= Page extract =

+-------+

ground-based initiatives are the Large Synoptic Survey Telescope (LSST) and the Mid-Scale Innovations Program. The top two large-scale space-based initiatives are the Wide-Field Infrared Survey Telescope (WFIRST) and the Explorer Program."
“Let me speak briefly about another important issue, which involves two government agencies, is of low cost, and which has been a shining example of American prowess in scientific and technological achievement: the production of plutoninum-238 (Pu-238) and its integration into power modules that generate electrical power by converting heat into electricity. Pu-238 was produced in parallel with the production of fissile plutonium. With the end of the cold war and reductions in the need for fissile plutonium, the production of Pu-238 was also halted. Through radioactive decay, the stockpile of Pu-238 has dwindled, while also being tapped to power solar system exploration missions like the Cassini mission, which has generated so much new knowledge about Saturn and its rings and moons. For several years, the administration has sought to restart the production by proposing funding of roughly $30M total, while involving both the producer of plutonium (the Department of Energy) and the user (NASA). Only two nations, the US and Russia, are capable of producing or have stockpiles of this material. It is time again to produce our own.

+-------+

= Data section =
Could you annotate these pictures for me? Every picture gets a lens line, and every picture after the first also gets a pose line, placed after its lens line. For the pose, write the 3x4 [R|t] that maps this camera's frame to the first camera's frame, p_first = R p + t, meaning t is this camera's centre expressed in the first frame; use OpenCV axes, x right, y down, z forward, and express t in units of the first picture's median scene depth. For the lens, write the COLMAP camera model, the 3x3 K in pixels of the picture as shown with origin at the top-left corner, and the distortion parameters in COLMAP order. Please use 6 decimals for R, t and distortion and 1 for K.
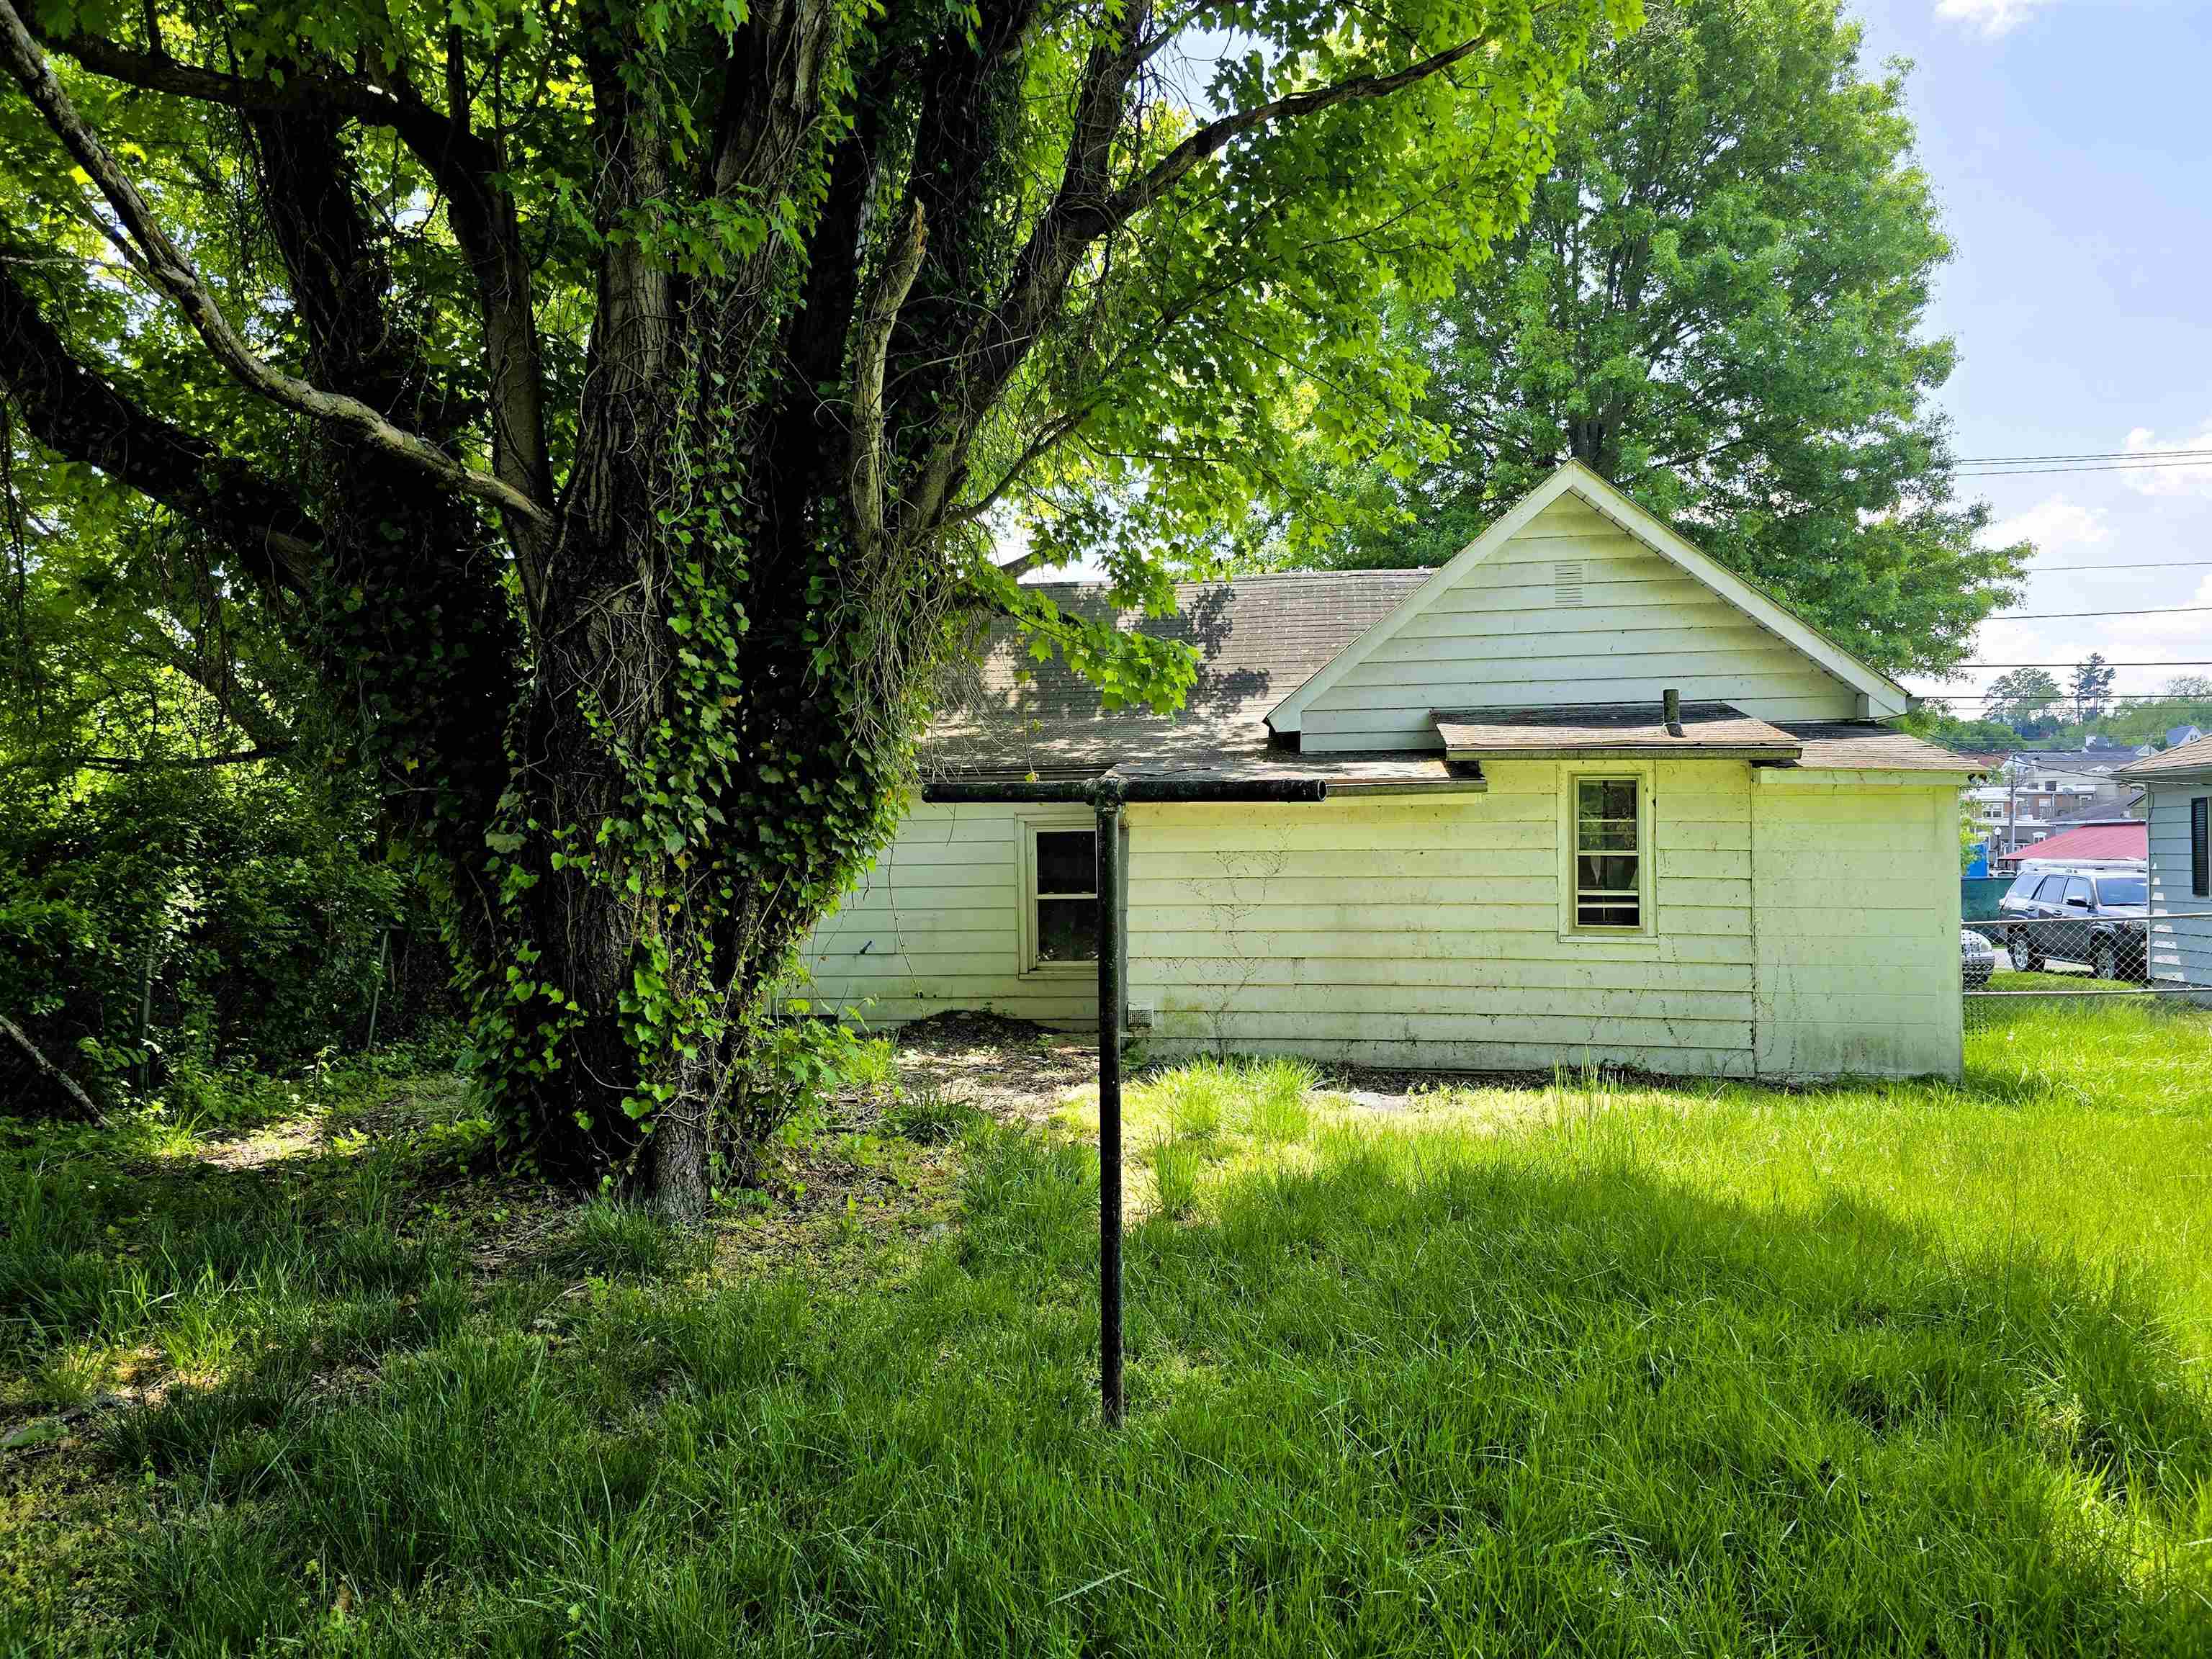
lens RADIAL K [[1501.3, 0, 1101.9], [0, 1501.3, 836.8], [0, 0, 1]] dist [0.039300, -0.004663]
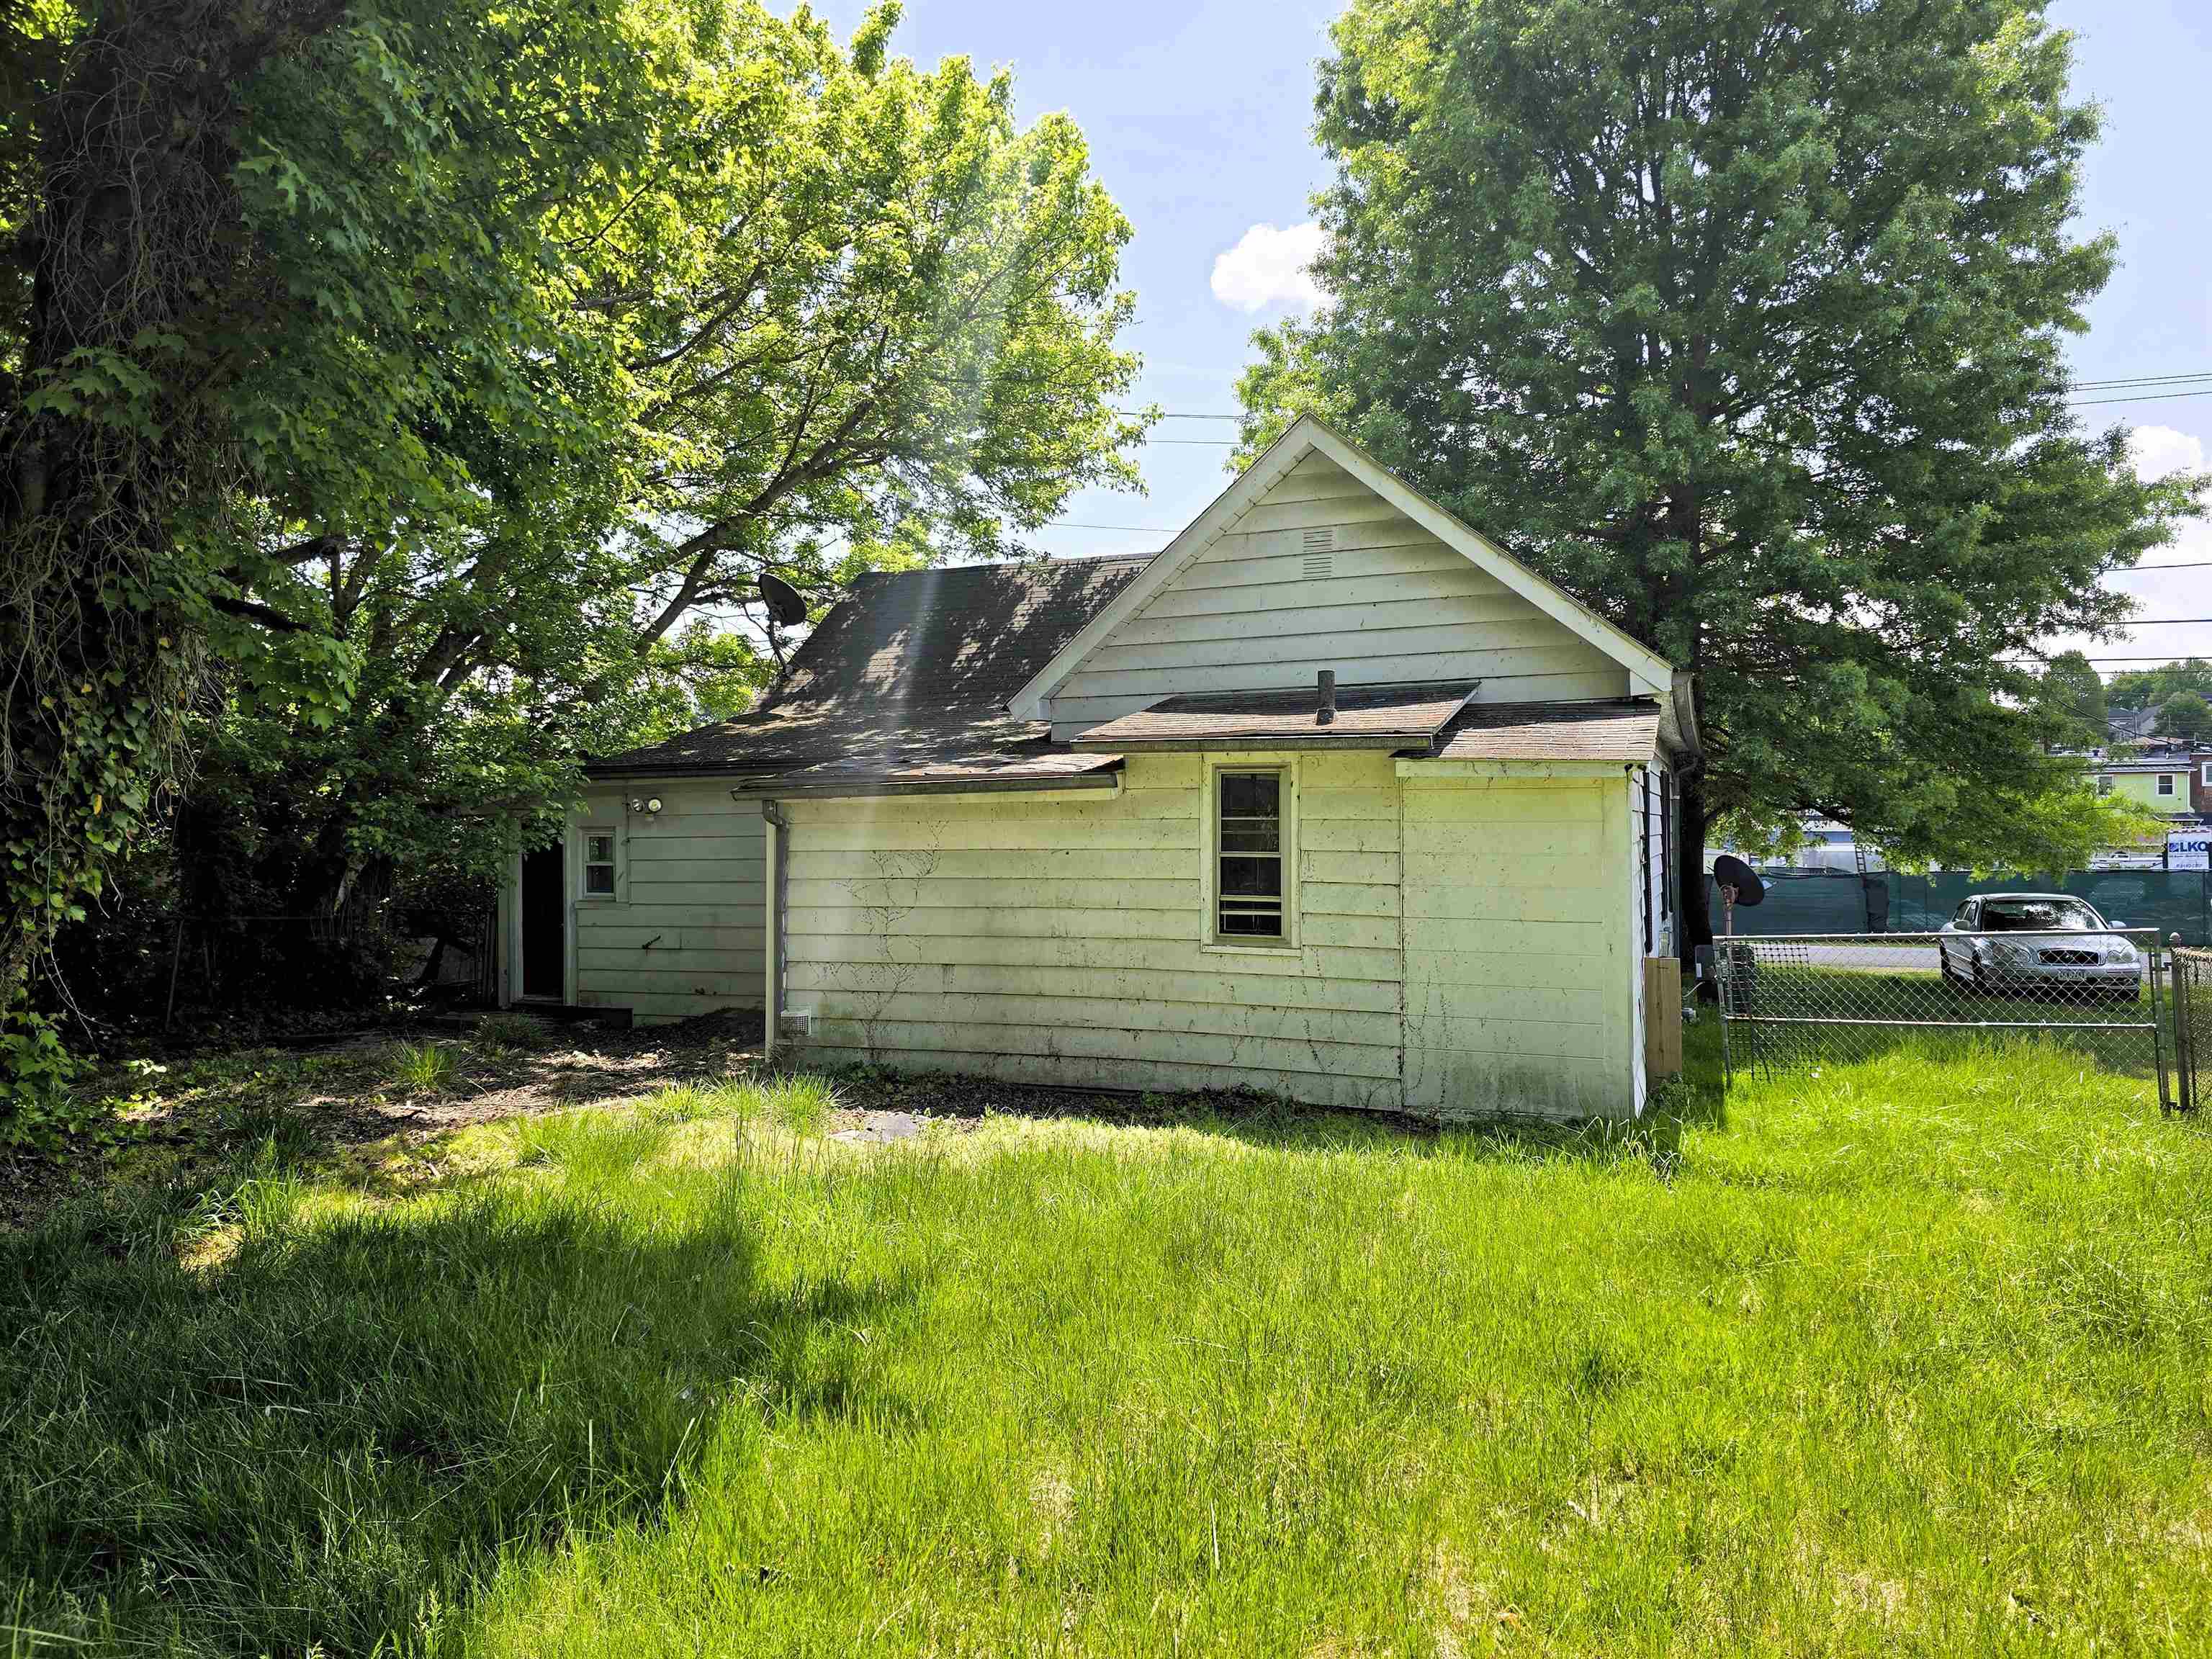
lens RADIAL K [[1501.3, 0, 1105.5], [0, 1501.3, 821.6], [0, 0, 1]] dist [0.039300, -0.004663]
pose [[0.974025, -0.000801, -0.226437, 0.453139], [0.001450, 0.999995, 0.002699, -0.011517], [0.226434, -0.002957, 0.974022, 0.107795]]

+-------+

= Requirement A =
Decide whether each statement agrees with the Pu-238 excerpt, answering yes or no and quoting the deciding words: (i) Pu-238 production was halted as the need for fissile plutonium declined; (ii) three nations can produce or have stockpiles of Pu-238; (iii) the administration proposed roughly $30M total to restart production.
= Requirement B =
According to the Pu-238 excerpt, which government agency is the producer of plutonium?

= Exercise answer A =
(i) Yes: "With the end of the cold war and reductions in the need for fissile plutonium, the production of Pu-238 was also halted."
(ii) No: "Only two nations, the US and Russia, are capable of producing or have stockpiles of this material."
(iii) Yes: "the administration has sought to restart the production by proposing funding of roughly $30M total"

= Exercise answer B =
The Department of Energy.